RECORDS SHOWN:
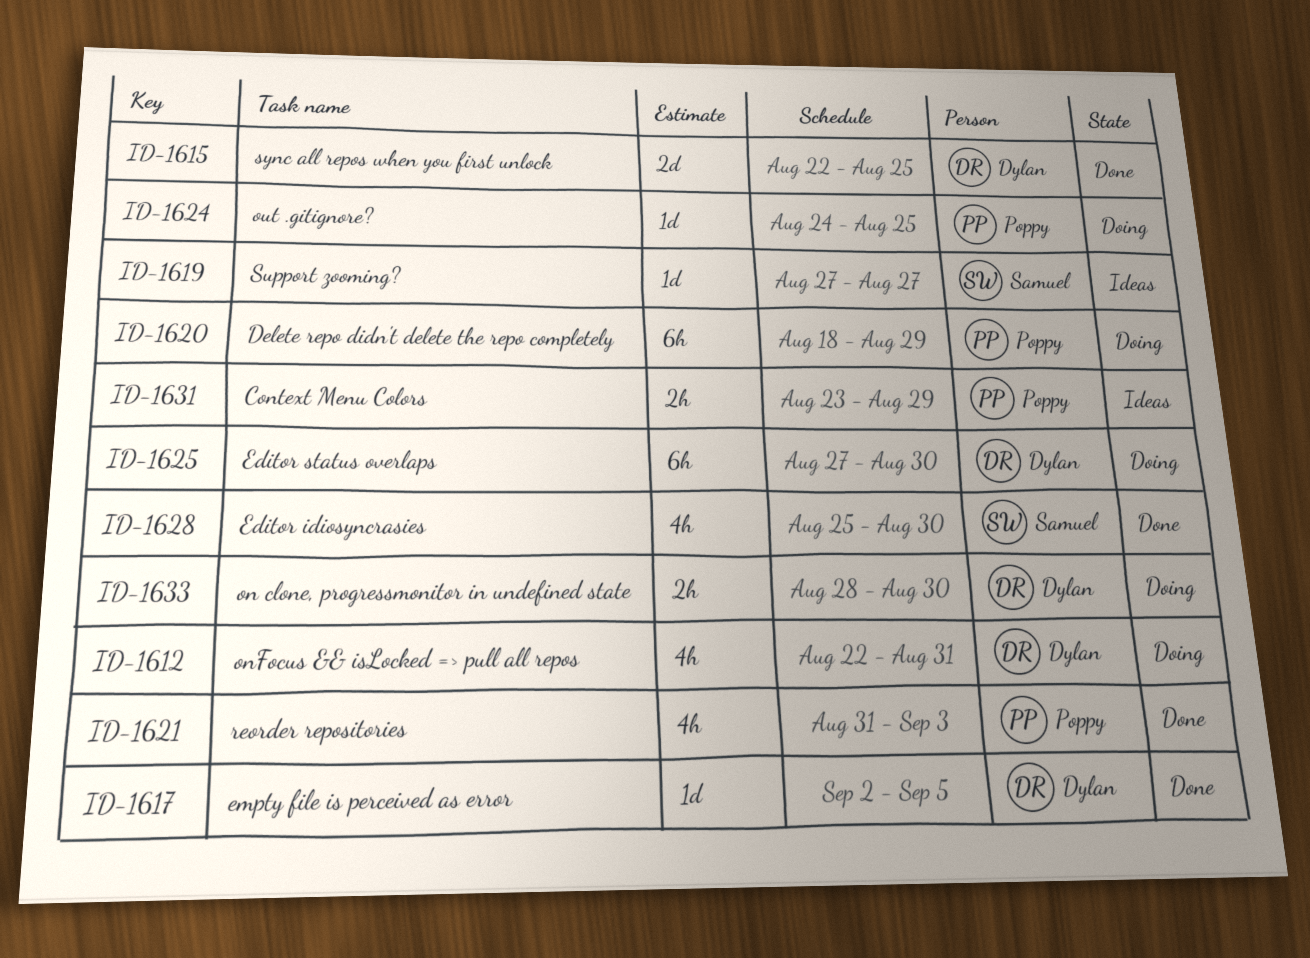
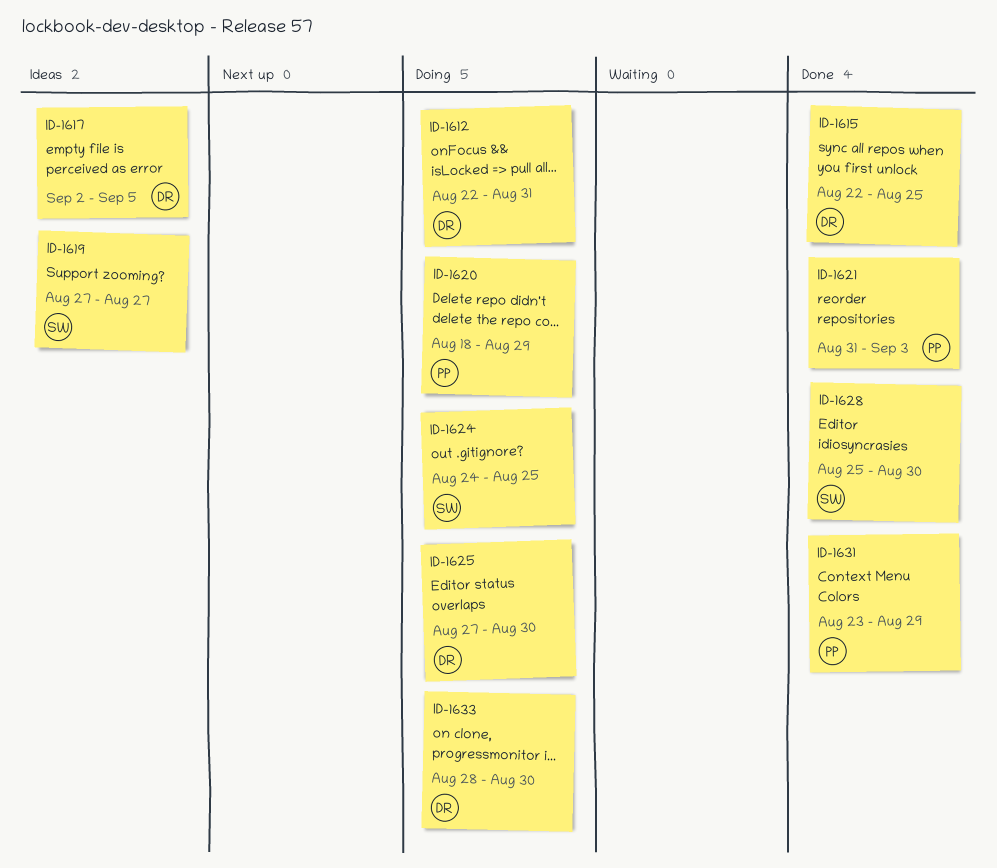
ID-1617, status: Done -> Ideas
ID-1624, owner: Poppy -> Samuel
ID-1631, status: Ideas -> Done

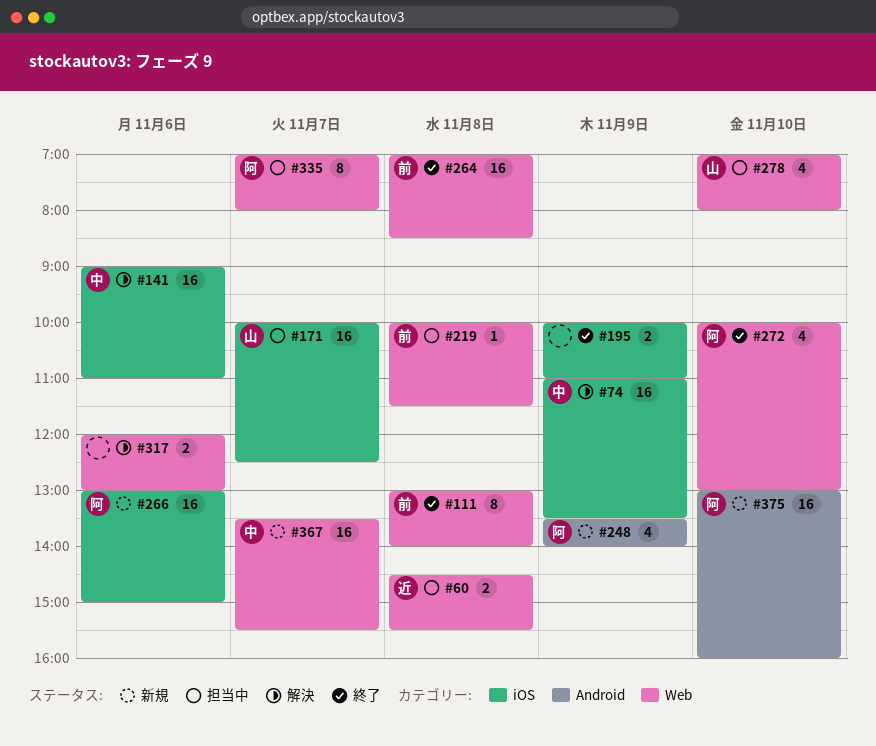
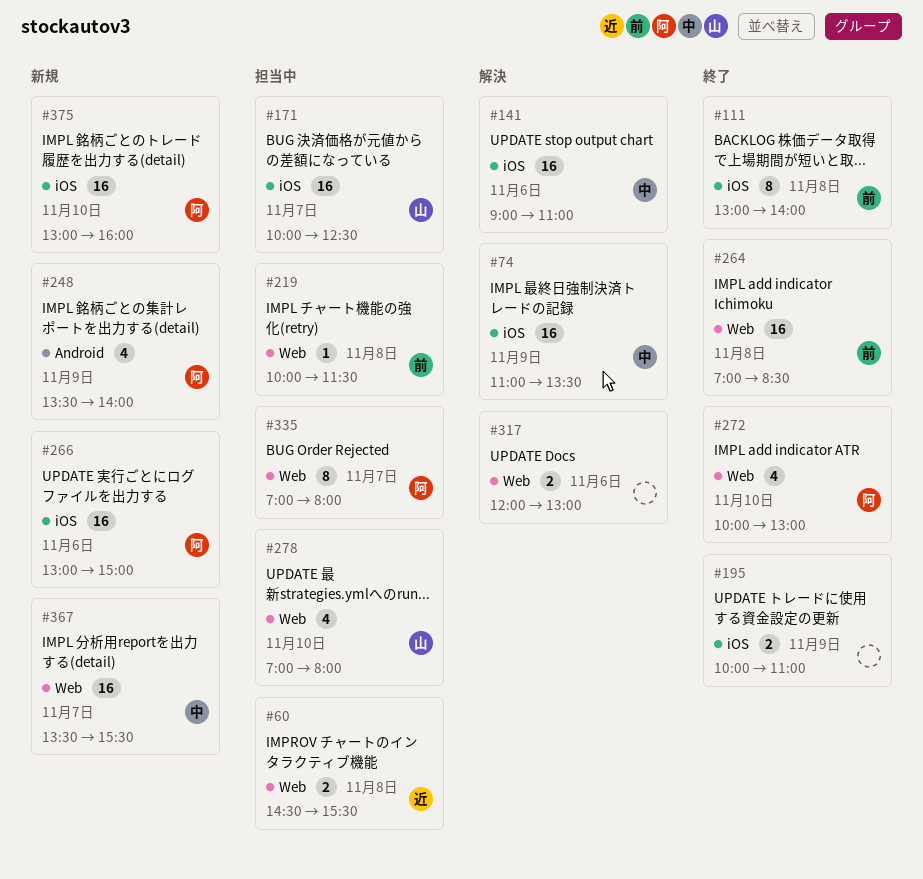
#111, label: Web -> iOS
#375, label: Android -> iOS

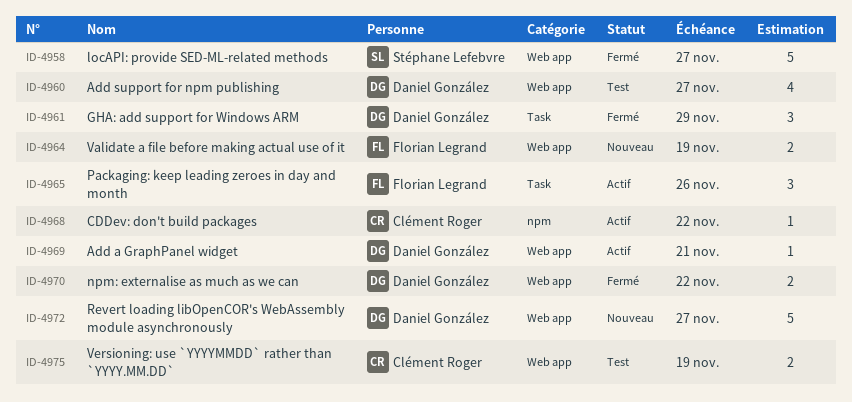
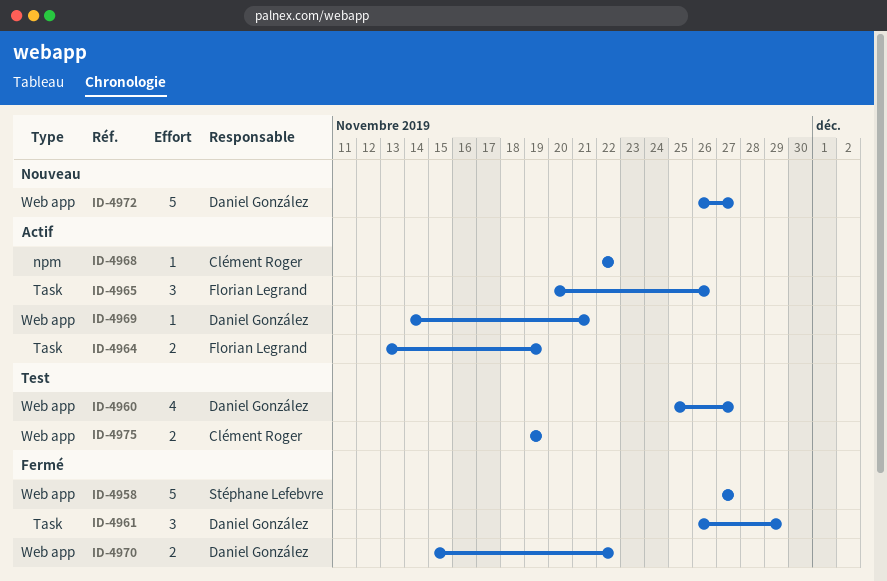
ID-4964, status: Nouveau -> Actif
ID-4964, label: Web app -> Task

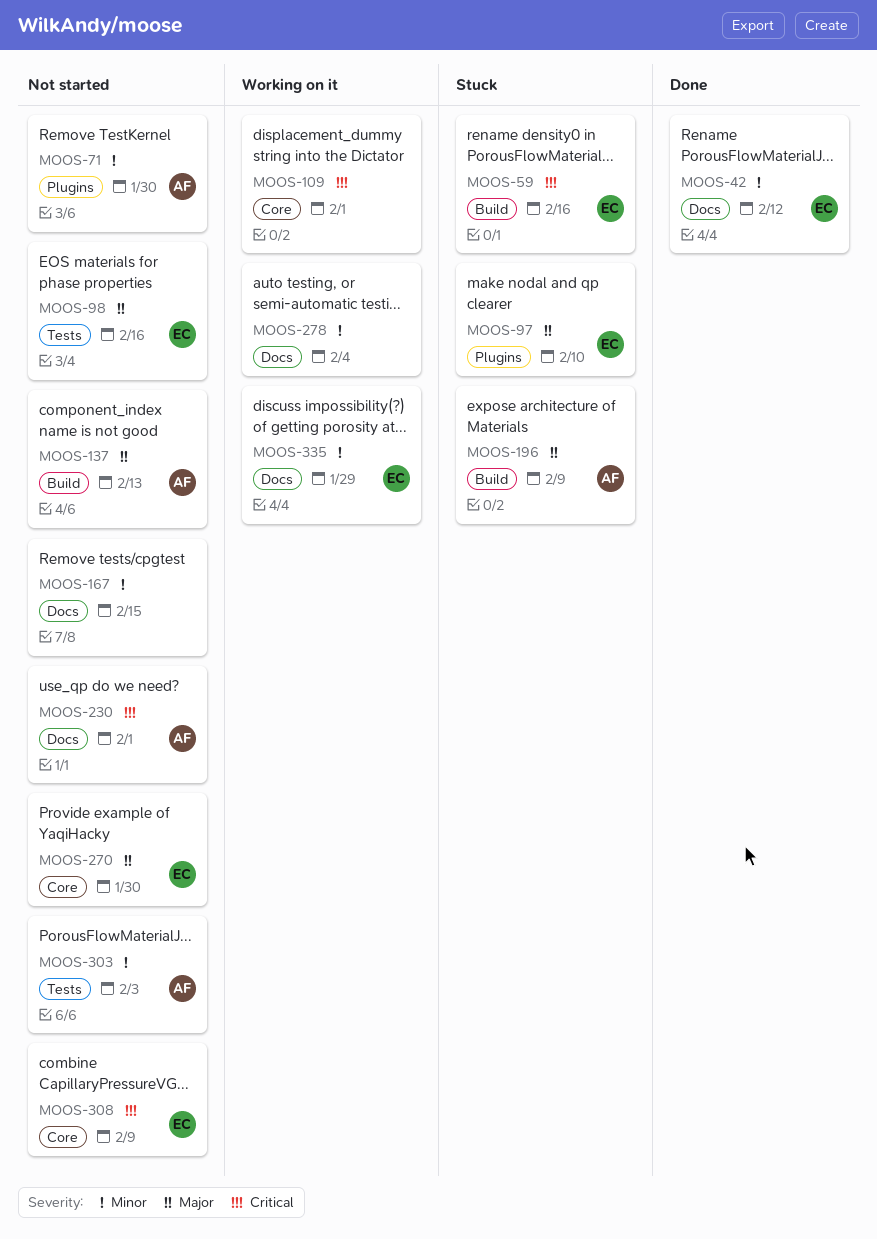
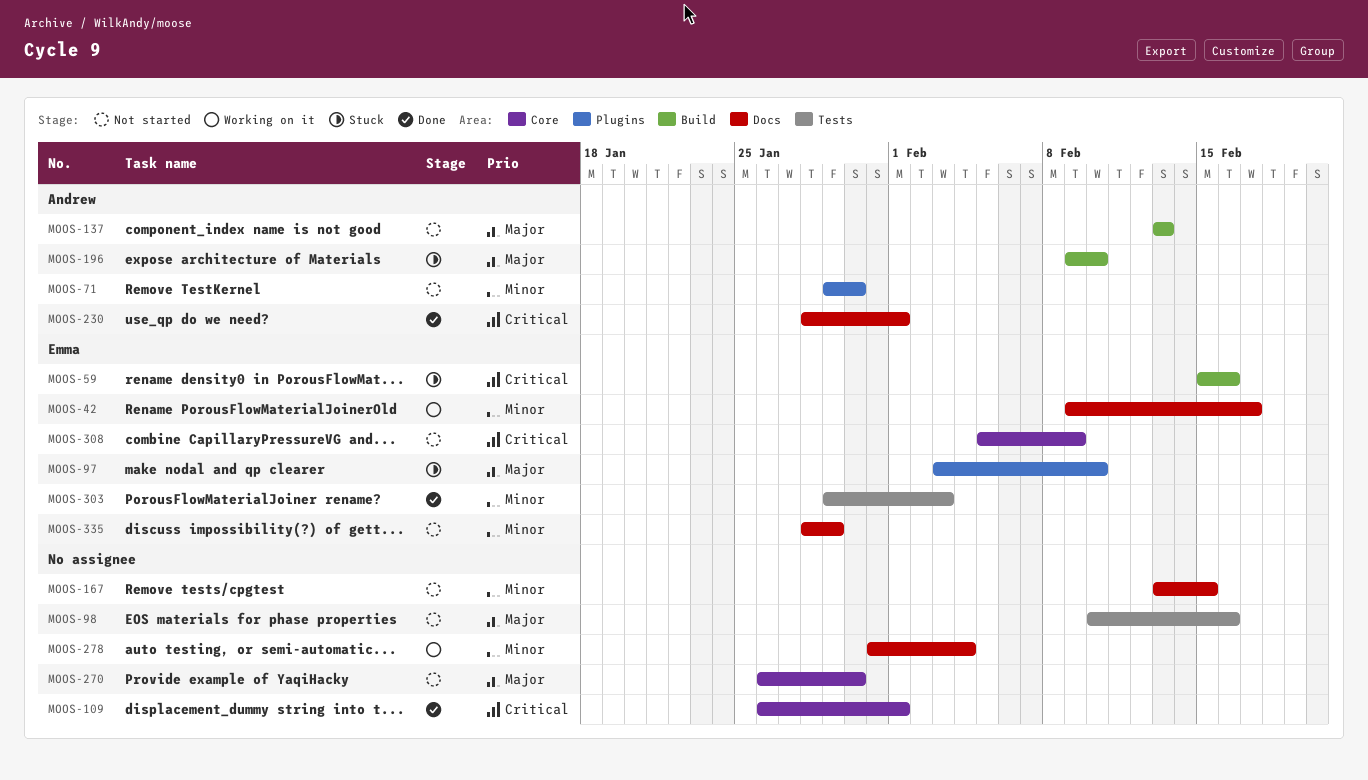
MOOS-42, status: Done -> Working on it
MOOS-42, due: Feb 12 -> Feb 17
MOOS-98, owner: Emma -> none
MOOS-109, status: Working on it -> Done
MOOS-196, due: Feb 9 -> Feb 10
MOOS-230, status: Not started -> Done
MOOS-270, owner: Emma -> none
MOOS-303, status: Not started -> Done
MOOS-303, owner: Andrew -> Emma
MOOS-335, status: Working on it -> Not started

EXERCISE DETAILS:
Work through the records line by line, and once you reach the final line, report only how many held "MOOS".

ANSWER FOR THIS EXERCISE:
10